_TASK REQUIREMENTS:_
**A.** According to the Ironman Boulder race report, what is the total elevation gain on the bike course?
**B.** Write the next part of the Ironman Boulder race report, picking up where it stops.

Monday, August 8, 2016
I usually write out my race report prior to doing an Ironman, but this race was a little different. My plan was simple: swim easy, bike easy, run easy until it becomes hard. That’s exactly what I did, so unless you like the full details of racing an ironman, there is no need to read any further.
I have competed in Ironman Boulder in both 2014 and 2015 and knew one thing already. This is a deceptively difficult course. On paper, it doesn’t look that hard. The total elevation gain on the bike is only about 3500 feet, and the run appears pretty flat, although half of it is going down river and the other half is going up river. I think that the altitude definitely raises the ante, and I really felt it last year when, after just 2 miles of the run, the wheels came completely off. I realized that my newfound low carb, high fat, diet didn’t work well in an Ironman event at altitude. In fact, when I met with my coach just four days before the race and told him that I got lightheaded after a six mile run, he asked me if I’d be taking in simple sugars. From that day forward, I increased my carb intake and included simple sugars. My body didn’t like it (I actually get a burning/tingling sensation throughout my body), but it was necessary. I planned to take in as much carbs during the bike as possible. I also planned to hydrate well (by the way, if you don’t like reading about peeing on the bike, forget the rest of this post).

_DATA EXCERPTS:_
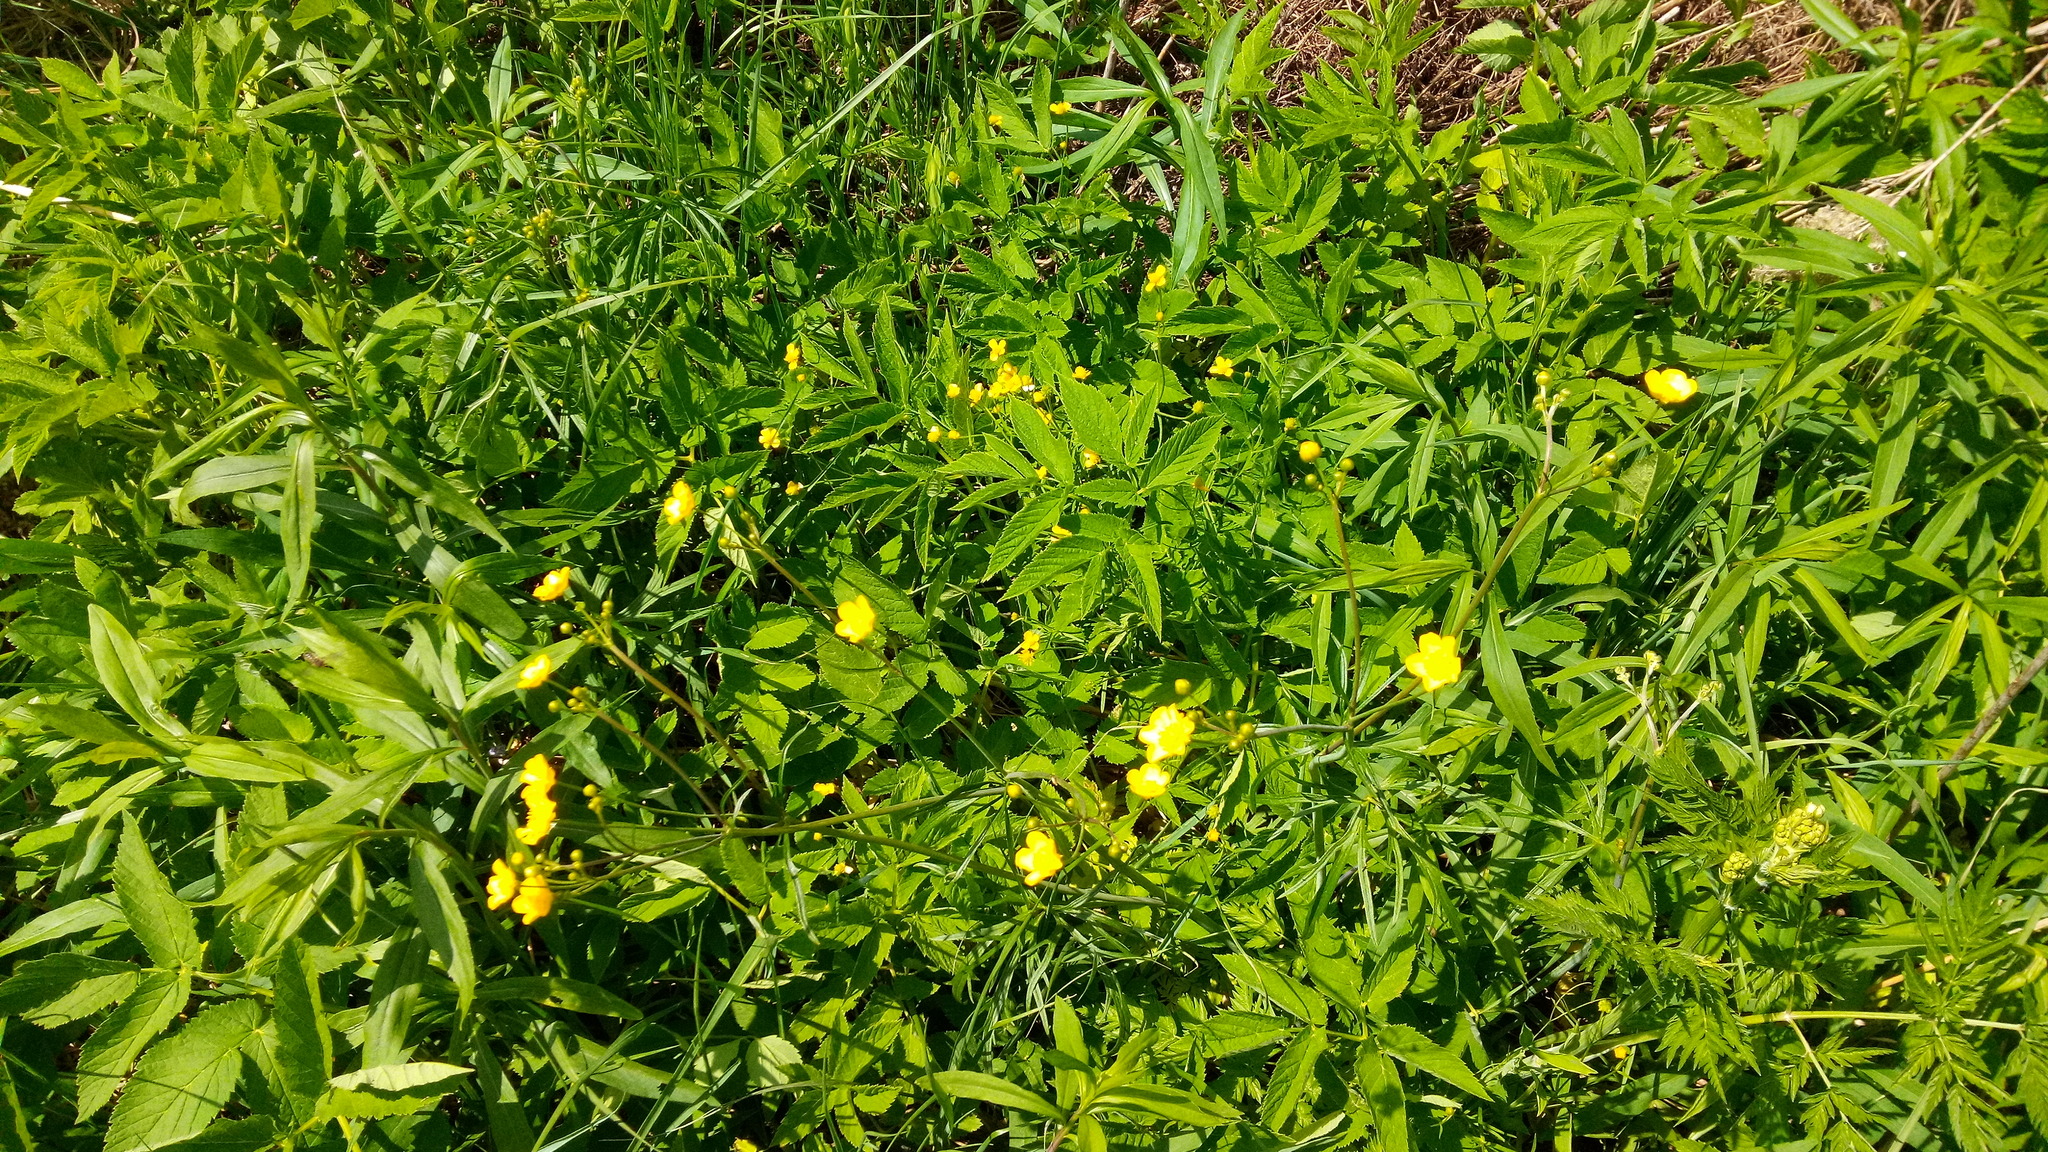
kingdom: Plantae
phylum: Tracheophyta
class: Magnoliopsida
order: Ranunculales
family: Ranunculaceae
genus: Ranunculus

* * *

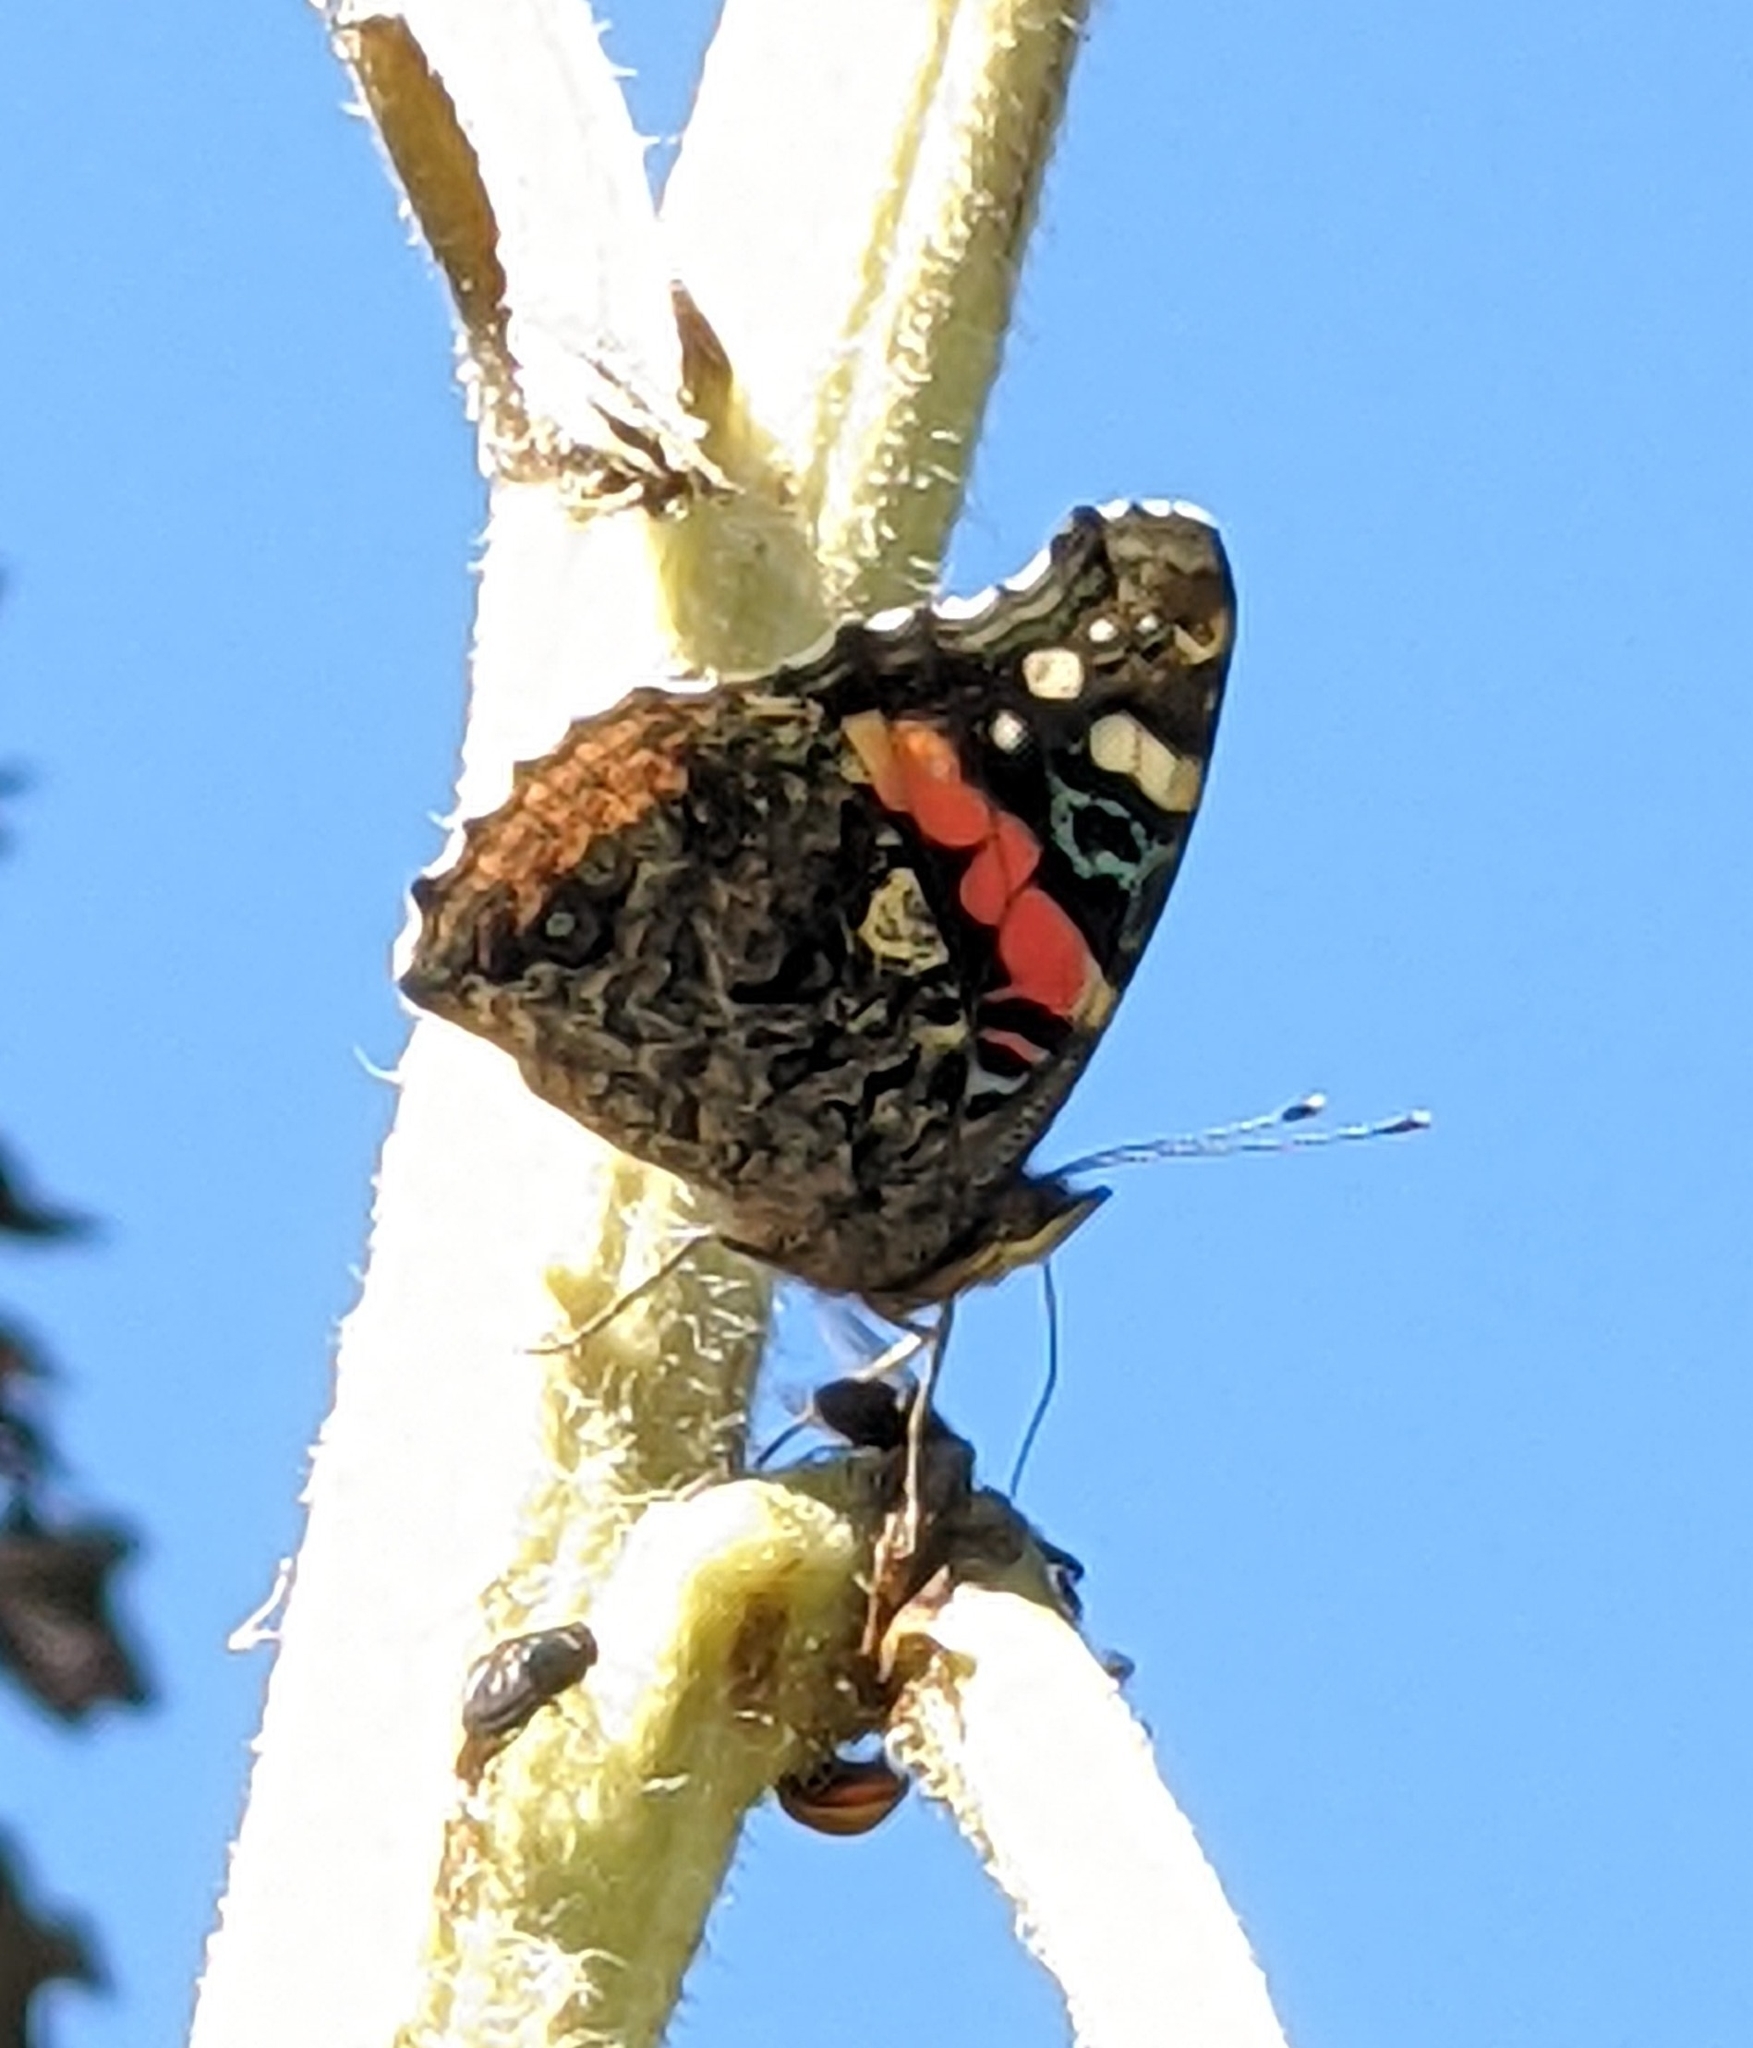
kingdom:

_EXERCISE ANSWERS:_
**A.** About 3500 feet.

**B.**
Race day arrived before I knew it and this year the swim was wetsuit legal. As I made my way down to the swim start (a rolling start), I walked by Mike Reilly, the “voice” of ironman, and made a quick decision to ask my friend Shelly, who was standing right there, to take a picture of us. A good omen. I entered the water and took a line right along the buoys on my left. I thought that I might have a greater crowd by doing this, but perhaps others steered away from this line because it never was crowded. Occasionally, someone would swim perpendicular to me (can’t figure that out), but in general it was pretty calm. I never got hit in the head, never swallowed any water and just swam easily and comfortably. I never pushed hard and just settled in to enjoy the swim. I came out of the water in 1:18:22, just about six minutes slower than my usual swim time, but I felt great walking up the ramp. I grabbed my bag and sat on the bench nearby (I hate the transition tents, especially the swim tent in the morning when my glassed tend to fog up). I put on my glasses, my headband and my helmet, then put on my aero gloves and my cycling shoes and that was it. I literally ran through the changing tent (where my glasses did fog up), got slathered with sunscreen, got my bike and walked/ran to the mounting area, which was up a short hill. I got on my bike and took off. T1 was 5:59, a very solid time, right in line with the top guys in my age group, and indicative of the fact that I wasted no time in transition.
From the get go, I planned to just ride comfortably and never push hard. This years race had the eastern out and back 20 mile segment at the beginning, rather than the end, which was nice as it has some long climbs. Lots of people passed me on the climbs, but I knew that I’d see them later, either on the bike or during the run. I also paid close attention to any time I was into a headwind that I stay in my aero position, with the exception of when I was going slow up a climb, when it was a good opportunity to sit up and stretch my back out.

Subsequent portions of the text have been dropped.